Abstraction makes it easier, too. That’s why we seem less affected by the deaths of nameless hundreds, than by the death of a single toddler who’s name and picture we see in the news.

Brain scans have been done on people evaluating these various scenarios, and they reveal that they engage different parts of the brain. Remoteness and abstraction cause the rational, calculating left hemisphere to take control. It will make a cost-benefit analysis and coolly choose the action that will save the most lives. Intimacy and familiarity cause the more emotional right hemisphere to take charge, and from its point of view, there are things you just don’t do regardless of the calculation.

That is the scary thing about modern warfare: our moral faculties evolved in intimacy. For countless millennia, they regulated our behaviors toward people right there in front of us. Now, though, moral decisions involving devastating loss of life are made from across oceans, and the casualties are just faceless, nameless numbers. We can easily come up with rationales for killing that satisfy our left hemispheres in these situations. But killing mustn’t ever become easy . Our right hemispheres are assigned the task of making killing hard. But we’ve taken them out of the equation more and more.

flutherother's avatar

I can’t agree that ends justify mass slaughter. Have we not seen enough slaughter in recent times to realise the inhumanity of such thinking? This is the reasoning of Hitler, Stalin and Mao. Mass slaughter cannot be justified. We went from shock and horror at the bombing of Guernica in 1937 in which 200 people were killed to an acceptance a mere 8 years later of the firebombing of major cities which killed thousands of times that number. This is not progress it is stepping backwards to barbarism.

ddude1116's avatar

When God’s on your side.

majorrich's avatar

It would be a very painful decision for anyone to make, but I believe if a population had a disease that was incurable and needed to be destroyed for the sake of mankind, I would make the decision to destroy that population. For example, if an aircraft was infected with smallpox, I would destroy the aircraft to prevent the spread of the disease. If I was on that plane, I would hope someone would make the same decision.

bkcunningham's avatar

@thorninmud, very good answer. Very interesting.
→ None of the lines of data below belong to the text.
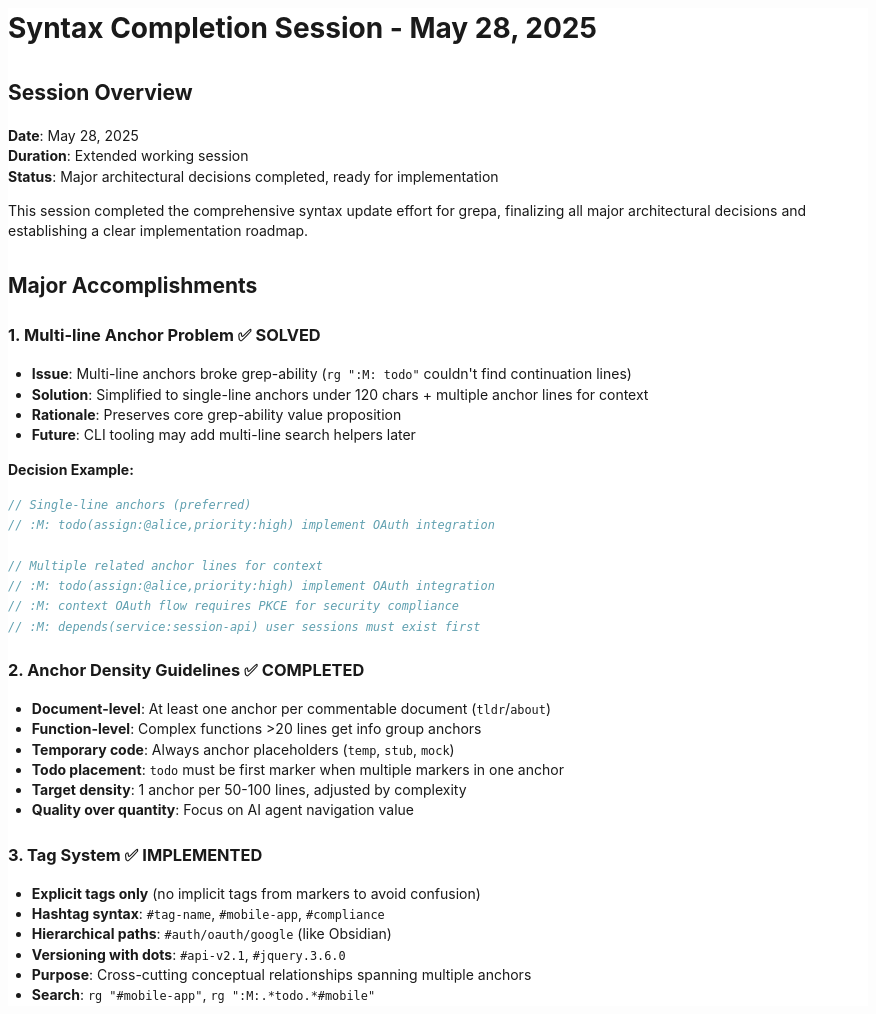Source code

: # Syntax Completion Session - May 28, 2025



## Session Overview

**Date**: May 28, 2025  
**Duration**: Extended working session  
**Status**: Major architectural decisions completed, ready for implementation

This session completed the comprehensive syntax update effort for grepa, finalizing all major architectural decisions and establishing a clear implementation roadmap.

## Major Accomplishments

### 1. Multi-line Anchor Problem ✅ SOLVED
- **Issue**: Multi-line anchors broke grep-ability (`rg ":M: todo"` couldn't find continuation lines)
- **Solution**: Simplified to single-line anchors under 120 chars + multiple anchor lines for context
- **Rationale**: Preserves core grep-ability value proposition
- **Future**: CLI tooling may add multi-line search helpers later

**Decision Example:**
```javascript
// Single-line anchors (preferred)
// :M: todo(assign:@alice,priority:high) implement OAuth integration

// Multiple related anchor lines for context
// :M: todo(assign:@alice,priority:high) implement OAuth integration  
// :M: context OAuth flow requires PKCE for security compliance
// :M: depends(service:session-api) user sessions must exist first
```

### 2. Anchor Density Guidelines ✅ COMPLETED
- **Document-level**: At least one anchor per commentable document (`tldr`/`about`)
- **Function-level**: Complex functions >20 lines get info group anchors
- **Temporary code**: Always anchor placeholders (`temp`, `stub`, `mock`)
- **Todo placement**: `todo` must be first marker when multiple markers in one anchor
- **Target density**: 1 anchor per 50-100 lines, adjusted by complexity
- **Quality over quantity**: Focus on AI agent navigation value

### 3. Tag System ✅ IMPLEMENTED
- **Explicit tags only** (no implicit tags from markers to avoid confusion)
- **Hashtag syntax**: `#tag-name`, `#mobile-app`, `#compliance`
- **Hierarchical paths**: `#auth/oauth/google` (like Obsidian)
- **Versioning with dots**: `#api-v2.1`, `#jquery.3.6.0`
- **Purpose**: Cross-cutting conceptual relationships spanning multiple anchors
- **Search**: `rg "#mobile-app"`, `rg ":M:.*todo.*#mobile"`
Hypocrisy_Central's avatar

In most of the responses it appears that the ends is what determines if slaughter is sanctioned or justified. If there is a jet that possibly will strike a building, you down it. The end result is no building is struck, but the means to do it is to slaughter everyone on the jet. If there is an epidemic of a incurable but highly communicable disease among an isolated population you wipe them out less they infect a continent or the world. Not so good for those who are killed, but great for everyone else.

As for WWII “Bomber Harris” was not concerned with just getting the manufacturing plants, we wanted to kill the people, to break their will, devastate them and leave them shell shocked. The same strategy the US use on mainland Japan, they knew most of the homes were wood and rice paper and would go up like kindling if fire bombed. Nagasaki and Hiroshima were left untouched because there had to be a model city to access the destructive power of Uncle Sam’s new toy, strange, the US was the only nation to actually use WMD on another human yet try to police everyone else in who can have it or not.
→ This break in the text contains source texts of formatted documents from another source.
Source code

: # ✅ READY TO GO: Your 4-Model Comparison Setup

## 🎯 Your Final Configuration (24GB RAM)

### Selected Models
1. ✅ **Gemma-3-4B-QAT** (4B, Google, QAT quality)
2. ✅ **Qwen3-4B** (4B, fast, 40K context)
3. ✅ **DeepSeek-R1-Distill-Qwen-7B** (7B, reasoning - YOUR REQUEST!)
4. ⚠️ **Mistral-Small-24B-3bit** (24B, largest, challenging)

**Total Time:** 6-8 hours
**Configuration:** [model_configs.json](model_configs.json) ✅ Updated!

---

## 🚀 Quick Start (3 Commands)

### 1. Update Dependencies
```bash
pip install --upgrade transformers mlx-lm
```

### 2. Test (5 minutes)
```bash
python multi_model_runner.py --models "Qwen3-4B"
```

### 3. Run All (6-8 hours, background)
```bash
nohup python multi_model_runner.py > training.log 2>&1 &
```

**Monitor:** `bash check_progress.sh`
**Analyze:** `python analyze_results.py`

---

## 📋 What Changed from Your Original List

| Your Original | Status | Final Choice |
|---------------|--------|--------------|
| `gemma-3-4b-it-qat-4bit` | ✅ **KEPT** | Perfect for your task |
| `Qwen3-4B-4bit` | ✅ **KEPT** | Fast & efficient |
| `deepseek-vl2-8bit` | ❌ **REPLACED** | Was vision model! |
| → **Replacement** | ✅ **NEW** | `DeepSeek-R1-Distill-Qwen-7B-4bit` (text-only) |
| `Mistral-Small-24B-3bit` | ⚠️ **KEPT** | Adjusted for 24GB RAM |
Hitler, Stalin, Mao, Pol Pot, and the likes I am sure found reason to slaughter tens of thousands to millions of their own county men, if for nothing else than to keep the type of order they wanted.

Mariah's avatar

I don’t think the lack of outrage means that people believe those forms of slaughter are acceptable. I think the lack of outrage indicates that people have gone numb to the news as a defense mechanism – how does anyone fathom such a tragedy? They can’t, so the emotion doesn’t show.
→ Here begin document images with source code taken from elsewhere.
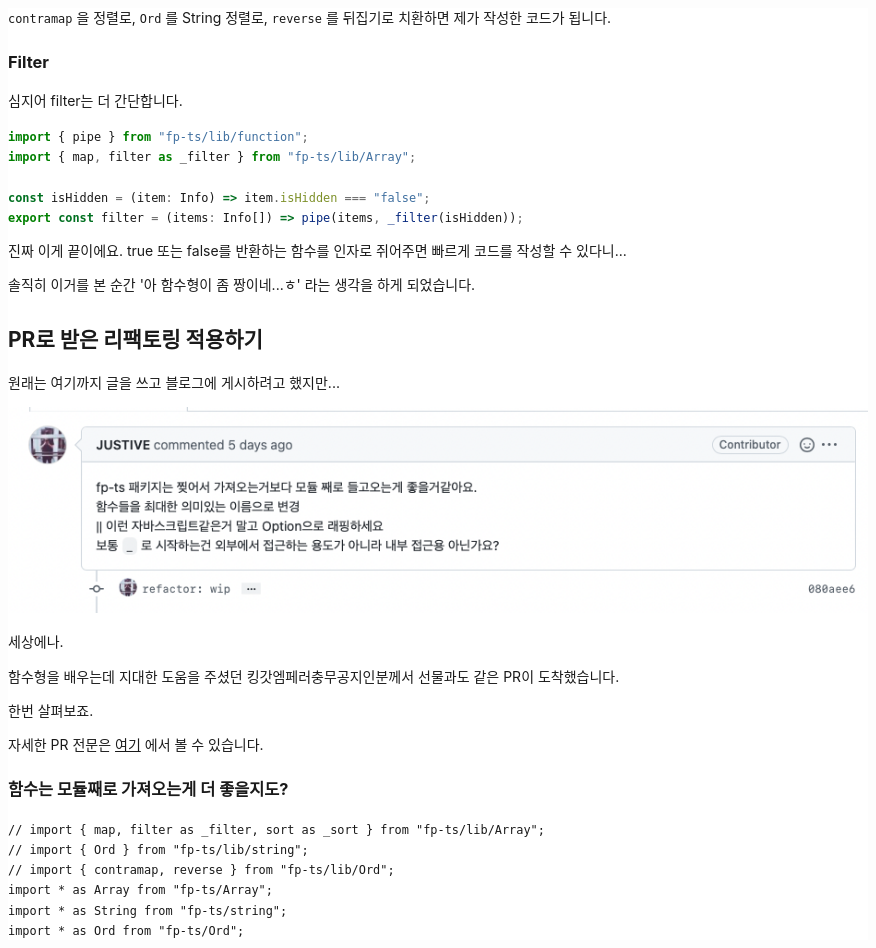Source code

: `contramap` 을 정렬로, `Ord` 를 String 정렬로, `reverse` 를 뒤집기로 치환하면 제가 작성한 코드가 됩니다.

### Filter

심지어 filter는 더 간단합니다.

```typescript
import { pipe } from "fp-ts/lib/function";
import { map, filter as _filter } from "fp-ts/lib/Array";

const isHidden = (item: Info) => item.isHidden === "false";
export const filter = (items: Info[]) => pipe(items, _filter(isHidden));
```

진짜 이게 끝이에요. true 또는 false를 반환하는 함수를 인자로 쥐어주면 빠르게 코드를 작성할 수 있다니...

솔직히 이거를 본 순간 '아 함수형이 좀 짱이네...ㅎ' 라는 생각을 하게 되었습니다.



## PR로 받은 리팩토링 적용하기

원래는 여기까지 글을 쓰고 블로그에 게시하려고 했지만...

![코드를 더 개선해주는 저스티님의 PR 사진, 패키지의 import를 별도로 하는것보다 모듈째로 들고오는 거나, 함수명을 의미있는 이름으로 변경하는 등의 수정사항이 코멘트로 남겨져있다.](./functional-programming-1/pr.png)

세상에나.

함수형을 배우는데 지대한 도움을 주셨던 킹갓엠페러충무공지인분께서 선물과도 같은 PR이 도착했습니다.

한번 살펴보죠.

자세한 PR 전문은 [여기](https://github.com/KimPinot/functional-programming/pull/1/commits/080aee64199176089ee8372c9e20692b2053b662) 에서 볼 수 있습니다.

### 함수는 모듈째로 가져오는게 더 좋을지도?

```tsx
// import { map, filter as _filter, sort as _sort } from "fp-ts/lib/Array";
// import { Ord } from "fp-ts/lib/string";
// import { contramap, reverse } from "fp-ts/lib/Ord";
import * as Array from "fp-ts/Array";
import * as String from "fp-ts/string";
import * as Ord from "fp-ts/Ord";
```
I know that’s what happens to me. When a friend loses a family member, I can imagine how that feels, I can cry and understand. When thousands of people die overnight, I just can’t even begin to process how terrible that is; I go numb.

My point being, I don’t think anyone finds any slaughter acceptable, as you might interpret their reaction – or lack thereof – to indicate. I interpret the last of reaction differently.